The Nimbus cloud client allows you to provision customized compute nodes (that we call "workspaces") that you have full control over using a leasing model based on the Amazon's EC2 service.
The Science Clouds have two objectives: (1) to make it easy for scientific and educational projects to experiment with cloud computing and (2) to enable us to learn how to make cloud computing a useful tool for the scientific community.
If you use any of these clouds, and have requests, comments, or suggestions please send them to us at workspace-user@globus.org (subscribe). We will very much appreciate your feedback.
To obtain access to a cloud, please contact the administrators of the clouds below. Read cloud configuration notes carefully to ensure that you end up with the right software and configuration.
To get started follow the instructions in the cloud client quickstart guide. Please subscribe to workspace-user@globus.org for updates on cloud status (subscribe).
Use the science clouds as a client: In a typical session you will make a request to deploy a workspace based on a specified VM image. You can either use one of the VM images already available on a cloud (the workspace cloud client provides a command that allows you to see what's already there) or upload your own VM image. On deployment, the image will be configured with an ssh public key you provide -- in this way once the workspace is deployed, you will be able to ssh into it and configure it further, upload data, or run your applications. Follow the quickstart for specific instructions.
Launch one-click, auto-configuring clusters: Once you have gotten a feel for things with one VM, head over to the clusters page.
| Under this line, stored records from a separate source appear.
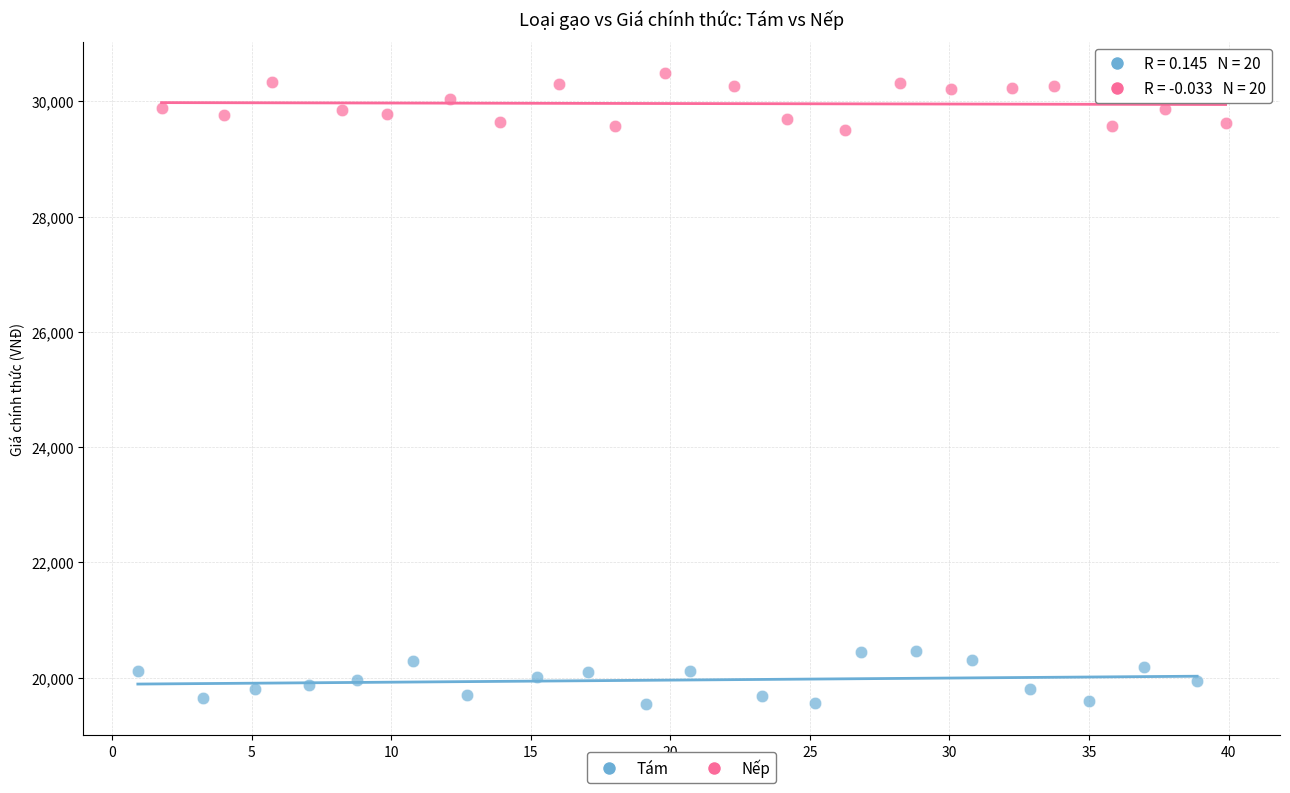

Which series contains the highest Y value?

Nếp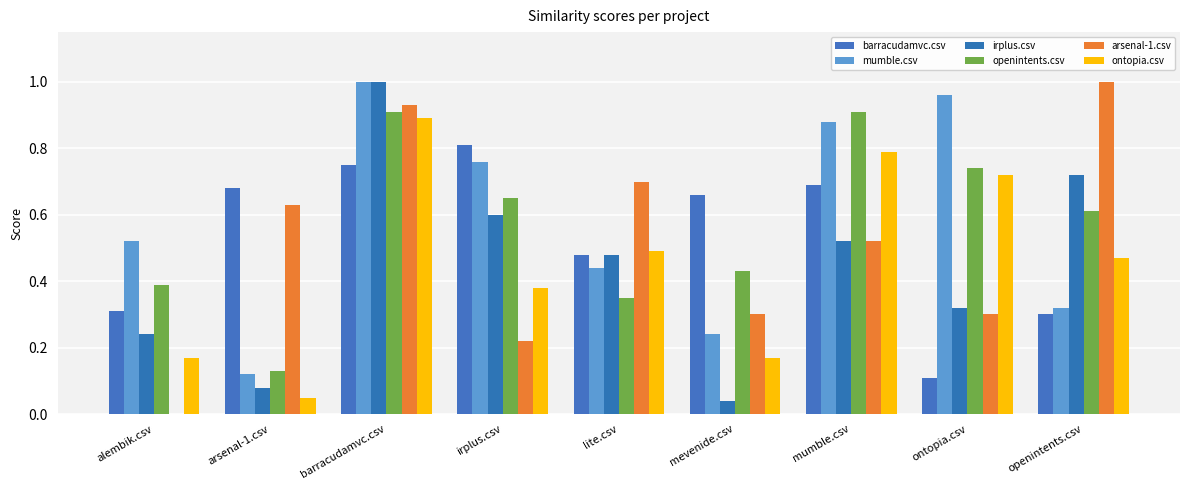

How many groups of bars are there?

9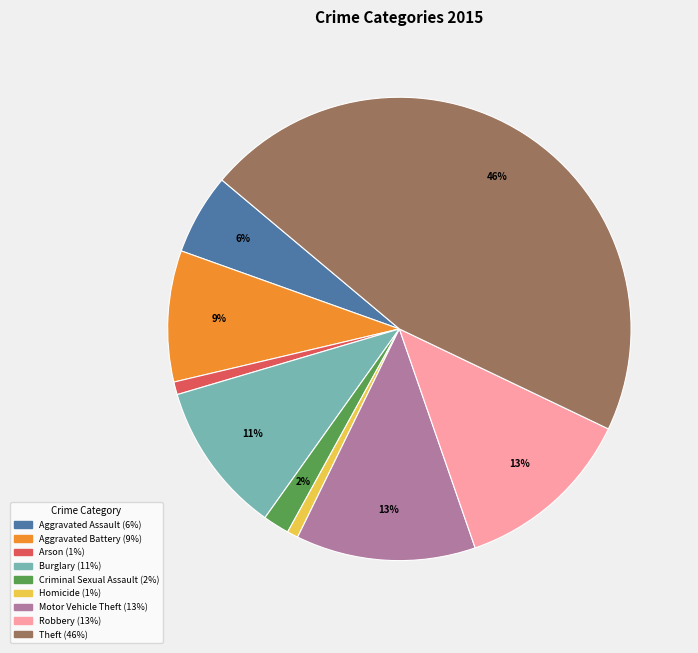

To the nearest percent, what is the difference between the Aggravated Battery and Homicide slice percentages?

8%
Launch virtual clusters with one command! And no need to go configure anything: cluster configurations are automated with the workspace context broker. Each VM launches a very lightweight agent that greatly simplifies dealing with changing cluster topologies, identities, and credentials (no secrets need to reside on the image before booting). Useful sample clusters await you.
Build your own EC2-like cloud using the workspace service: Download the workspace service to configure your own resources into a cloud. It accomodates a wide range of pre-existing cluster and network setups. See the current version's Cloud Guide.
Be aware: Science clouds are a beta project deployed on a modest allocation of resources. Over the next few months we will be evolving the software in response to your requests and comments.
Therefore, be aware that the client code may change frequently as new features, services and clouds become available.